## HOW TO COMPLETE THIS TASK
Pull out every line below that contains the word "vašem".

## GIVEN RECORDS
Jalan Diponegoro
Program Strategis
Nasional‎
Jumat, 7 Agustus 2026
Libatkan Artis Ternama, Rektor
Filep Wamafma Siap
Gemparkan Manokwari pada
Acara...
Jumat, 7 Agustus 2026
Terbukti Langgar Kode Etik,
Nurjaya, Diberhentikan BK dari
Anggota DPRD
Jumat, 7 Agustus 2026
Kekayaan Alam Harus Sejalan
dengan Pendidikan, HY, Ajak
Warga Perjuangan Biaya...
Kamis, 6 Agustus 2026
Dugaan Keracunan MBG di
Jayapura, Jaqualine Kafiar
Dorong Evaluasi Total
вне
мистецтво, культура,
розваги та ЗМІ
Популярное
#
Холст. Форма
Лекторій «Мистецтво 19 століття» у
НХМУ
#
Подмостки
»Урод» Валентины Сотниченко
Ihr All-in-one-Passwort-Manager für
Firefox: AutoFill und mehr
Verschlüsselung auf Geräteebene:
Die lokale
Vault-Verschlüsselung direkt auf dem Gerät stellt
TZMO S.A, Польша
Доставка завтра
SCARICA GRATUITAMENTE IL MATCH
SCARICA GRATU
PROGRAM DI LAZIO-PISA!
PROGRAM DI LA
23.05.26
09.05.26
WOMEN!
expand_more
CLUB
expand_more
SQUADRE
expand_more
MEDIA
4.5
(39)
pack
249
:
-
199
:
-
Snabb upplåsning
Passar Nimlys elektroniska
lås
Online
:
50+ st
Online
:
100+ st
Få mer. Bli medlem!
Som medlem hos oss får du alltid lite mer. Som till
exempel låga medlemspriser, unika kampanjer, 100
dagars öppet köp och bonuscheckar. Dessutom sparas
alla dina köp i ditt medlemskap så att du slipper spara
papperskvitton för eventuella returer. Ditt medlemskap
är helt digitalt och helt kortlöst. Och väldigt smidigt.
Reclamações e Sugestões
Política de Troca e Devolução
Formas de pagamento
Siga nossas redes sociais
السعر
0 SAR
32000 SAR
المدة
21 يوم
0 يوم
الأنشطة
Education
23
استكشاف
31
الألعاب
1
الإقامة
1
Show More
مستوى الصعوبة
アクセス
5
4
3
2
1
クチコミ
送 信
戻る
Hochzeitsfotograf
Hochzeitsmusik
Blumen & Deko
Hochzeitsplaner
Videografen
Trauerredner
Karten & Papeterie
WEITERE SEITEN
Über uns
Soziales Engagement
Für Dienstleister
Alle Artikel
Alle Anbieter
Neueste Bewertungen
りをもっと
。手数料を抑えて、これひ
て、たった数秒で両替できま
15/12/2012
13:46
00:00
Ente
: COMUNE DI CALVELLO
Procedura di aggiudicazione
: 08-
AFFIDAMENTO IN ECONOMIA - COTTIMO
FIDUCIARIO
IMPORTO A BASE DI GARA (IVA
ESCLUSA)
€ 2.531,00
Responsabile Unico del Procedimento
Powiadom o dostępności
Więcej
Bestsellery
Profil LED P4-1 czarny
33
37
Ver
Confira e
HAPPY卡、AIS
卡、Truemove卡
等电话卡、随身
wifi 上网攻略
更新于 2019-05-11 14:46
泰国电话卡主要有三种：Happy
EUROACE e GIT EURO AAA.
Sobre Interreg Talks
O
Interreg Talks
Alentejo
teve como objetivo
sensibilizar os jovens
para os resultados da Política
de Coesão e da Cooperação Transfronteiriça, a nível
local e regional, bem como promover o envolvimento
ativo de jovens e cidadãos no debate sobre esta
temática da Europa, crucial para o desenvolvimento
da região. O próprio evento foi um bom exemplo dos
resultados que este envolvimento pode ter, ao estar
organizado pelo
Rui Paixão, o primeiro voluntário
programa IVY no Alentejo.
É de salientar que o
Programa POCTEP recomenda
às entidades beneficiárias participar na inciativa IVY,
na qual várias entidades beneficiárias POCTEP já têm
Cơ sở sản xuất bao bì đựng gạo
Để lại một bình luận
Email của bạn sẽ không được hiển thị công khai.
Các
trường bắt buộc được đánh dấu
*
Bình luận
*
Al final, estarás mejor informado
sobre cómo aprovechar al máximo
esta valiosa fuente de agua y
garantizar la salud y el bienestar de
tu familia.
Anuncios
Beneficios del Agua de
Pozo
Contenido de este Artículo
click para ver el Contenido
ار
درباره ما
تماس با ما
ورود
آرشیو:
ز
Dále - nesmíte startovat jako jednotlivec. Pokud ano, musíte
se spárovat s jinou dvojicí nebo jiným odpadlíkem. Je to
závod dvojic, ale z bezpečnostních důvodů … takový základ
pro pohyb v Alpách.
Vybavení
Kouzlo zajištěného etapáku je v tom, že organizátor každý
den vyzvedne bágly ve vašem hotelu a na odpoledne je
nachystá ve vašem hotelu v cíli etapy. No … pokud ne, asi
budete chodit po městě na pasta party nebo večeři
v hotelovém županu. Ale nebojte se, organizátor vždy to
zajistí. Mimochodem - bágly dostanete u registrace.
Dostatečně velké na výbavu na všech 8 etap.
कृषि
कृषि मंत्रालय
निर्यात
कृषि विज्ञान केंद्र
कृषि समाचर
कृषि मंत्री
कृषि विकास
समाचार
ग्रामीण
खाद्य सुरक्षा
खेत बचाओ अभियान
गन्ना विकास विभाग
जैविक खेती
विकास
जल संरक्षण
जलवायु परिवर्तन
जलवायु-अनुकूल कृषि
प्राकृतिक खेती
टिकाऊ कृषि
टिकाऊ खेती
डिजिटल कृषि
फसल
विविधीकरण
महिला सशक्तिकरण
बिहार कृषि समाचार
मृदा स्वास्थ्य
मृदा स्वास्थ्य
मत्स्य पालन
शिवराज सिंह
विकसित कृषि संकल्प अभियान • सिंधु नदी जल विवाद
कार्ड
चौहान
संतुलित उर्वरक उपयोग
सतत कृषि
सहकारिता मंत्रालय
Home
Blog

## SOLUTION TO THIS EXERCISE
den vyzvedne bágly ve vašem hotelu a na odpoledne je
nachystá ve vašem hotelu v cíli etapy. No … pokud ne, asi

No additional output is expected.